Zudem drückte die Post jedem Zusteller einen Leitfaden in die Hand – mit fixfertigen Antworten, wie sie kritische Einwände der Kunden entkräften sollen. Die Post ermuntert auf der Anleitung auch zur Eigenwerbung für die Werbesendungen. Kunden würden durch sie von Angeboten in der Umgebung erfahren. «Ein Schweizer Durchschnittshaushalt spart bis 5000 Franken pro Jahr.»
Die Gewerkschaft Syndicom weiss: «Effizienz- und Arbeitsdruck sind gross in der Zustellung und werden durch solche zusätzliche Vorgaben noch verstärkt», sagt Sprecher Bruno Schmucki.
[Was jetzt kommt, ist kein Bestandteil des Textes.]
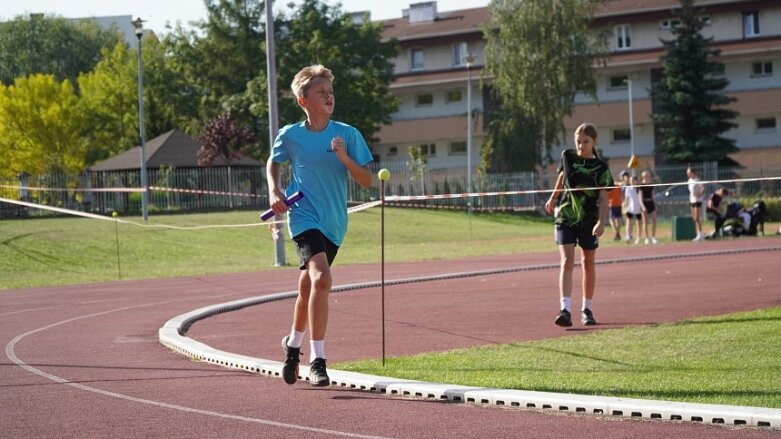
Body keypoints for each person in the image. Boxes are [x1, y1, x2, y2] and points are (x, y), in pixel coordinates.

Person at [266, 65, 373, 386]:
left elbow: (367, 181)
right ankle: (319, 360)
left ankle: (291, 347)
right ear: (303, 101)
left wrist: (344, 157)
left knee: (308, 287)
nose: (328, 97)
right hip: (303, 216)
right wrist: (274, 189)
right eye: (320, 92)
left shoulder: (348, 134)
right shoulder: (290, 135)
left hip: (334, 222)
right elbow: (273, 161)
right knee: (322, 279)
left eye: (330, 92)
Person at [544, 123, 613, 327]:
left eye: (586, 142)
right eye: (578, 142)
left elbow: (604, 197)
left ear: (594, 142)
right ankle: (565, 310)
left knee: (588, 263)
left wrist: (601, 221)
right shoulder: (568, 157)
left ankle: (587, 309)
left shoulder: (601, 167)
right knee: (567, 261)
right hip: (566, 217)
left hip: (589, 220)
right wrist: (553, 198)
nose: (581, 146)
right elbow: (561, 176)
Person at [621, 172, 643, 244]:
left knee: (638, 223)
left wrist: (642, 207)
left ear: (636, 181)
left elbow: (640, 199)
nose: (632, 182)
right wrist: (625, 206)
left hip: (638, 209)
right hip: (630, 208)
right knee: (629, 222)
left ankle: (638, 237)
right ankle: (628, 235)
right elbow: (626, 199)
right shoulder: (628, 189)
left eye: (633, 180)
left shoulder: (639, 189)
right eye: (630, 181)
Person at [638, 170, 658, 244]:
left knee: (654, 221)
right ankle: (647, 238)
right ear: (643, 176)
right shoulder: (641, 185)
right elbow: (640, 197)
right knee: (645, 222)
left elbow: (653, 196)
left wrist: (655, 205)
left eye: (648, 175)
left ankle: (653, 237)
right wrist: (643, 206)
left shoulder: (651, 185)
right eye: (645, 175)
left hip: (651, 203)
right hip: (644, 203)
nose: (647, 177)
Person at [687, 167, 706, 241]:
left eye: (689, 173)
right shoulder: (689, 180)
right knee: (694, 218)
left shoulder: (697, 180)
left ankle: (701, 234)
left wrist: (700, 194)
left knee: (697, 218)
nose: (688, 174)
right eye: (687, 173)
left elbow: (703, 188)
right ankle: (698, 233)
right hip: (692, 200)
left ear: (693, 173)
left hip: (697, 201)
Das Ziel von einem Prozent sei zwar freiwillig. «Wenn Teamleiter daraus aber einen Wettkampf machen und so moralischen Druck aufbauen, ist das problematisch.»
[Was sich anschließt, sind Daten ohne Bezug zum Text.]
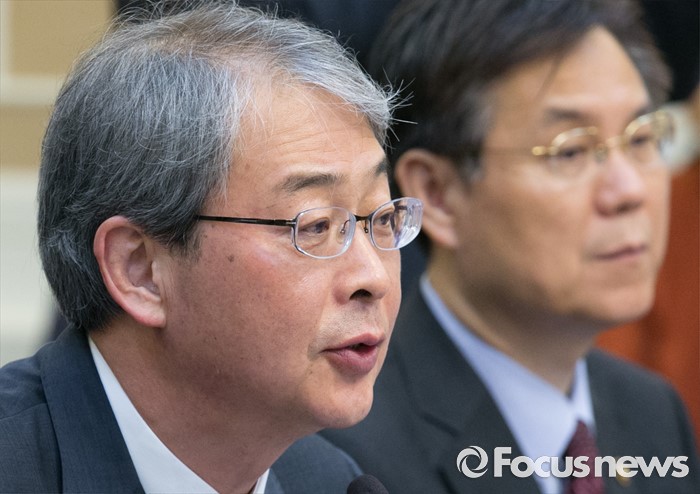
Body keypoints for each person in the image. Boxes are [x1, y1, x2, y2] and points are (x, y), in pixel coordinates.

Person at [0, 2, 423, 492]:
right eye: (315, 226)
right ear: (140, 269)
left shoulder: (327, 480)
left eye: (381, 218)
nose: (373, 277)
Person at [322, 0, 699, 493]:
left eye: (642, 138)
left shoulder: (651, 412)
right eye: (571, 150)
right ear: (436, 194)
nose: (628, 190)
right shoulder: (348, 453)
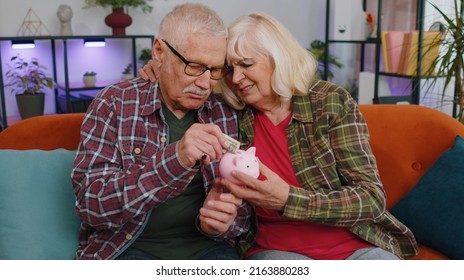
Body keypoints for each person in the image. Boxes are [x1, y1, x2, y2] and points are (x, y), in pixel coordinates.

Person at [140, 11, 419, 260]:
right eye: (229, 69)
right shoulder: (227, 112)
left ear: (278, 59)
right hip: (276, 250)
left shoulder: (329, 102)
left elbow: (370, 198)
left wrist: (288, 200)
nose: (236, 78)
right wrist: (160, 67)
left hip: (357, 245)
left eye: (246, 65)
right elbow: (188, 78)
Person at [70, 3, 252, 260]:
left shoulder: (226, 112)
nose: (205, 84)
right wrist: (175, 160)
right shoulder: (114, 103)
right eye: (194, 66)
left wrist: (222, 223)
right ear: (159, 51)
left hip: (209, 249)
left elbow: (245, 213)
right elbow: (92, 205)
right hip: (128, 248)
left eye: (214, 70)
Sara Stalder vom Konsumentenschutz empört sich: Das Vorgehen der Post sei eine «Nötigung» der Mitarbeiter. «Die Post soll dem Willen der Konsumenten Respekt zollen, die ihren Briefkasten vor der Werbeflut schützen wollen.»
Die Post sagt, dass es «den Leitern der 1000 Zustellteams frei steht, einen Wettbewerb im Team zu starten». Individuelle Kleber-Ziele für den Einzelnen gibt es laut Sprecher Oliver Flüeler nicht.
«Sollten aufgrund von Missverständnissen individuelle Ziele für Mitarbeitenden formuliert sein, gehen wir dem nach.» Gemäss einer Studie der Post seien rund 17 Prozent der Stopp-Kleber durch den Vorgängermieter angebracht. Diese Zielgruppe wolle man im Sinne der Geschäftskunden ansprechen. Diese sind laut Flüeler darauf angewiesen, ihre Produkte und Aktionen mit Werbung bekannt zu machen.
Flüeler: «Es liegt auch im Interesse der Zusteller, dass die Stopp-Werbung-Kleber abnehmen.» Schliesslich helfe das auch, «die Auslastung und Arbeitsplätze in der Zustellung zu sichern».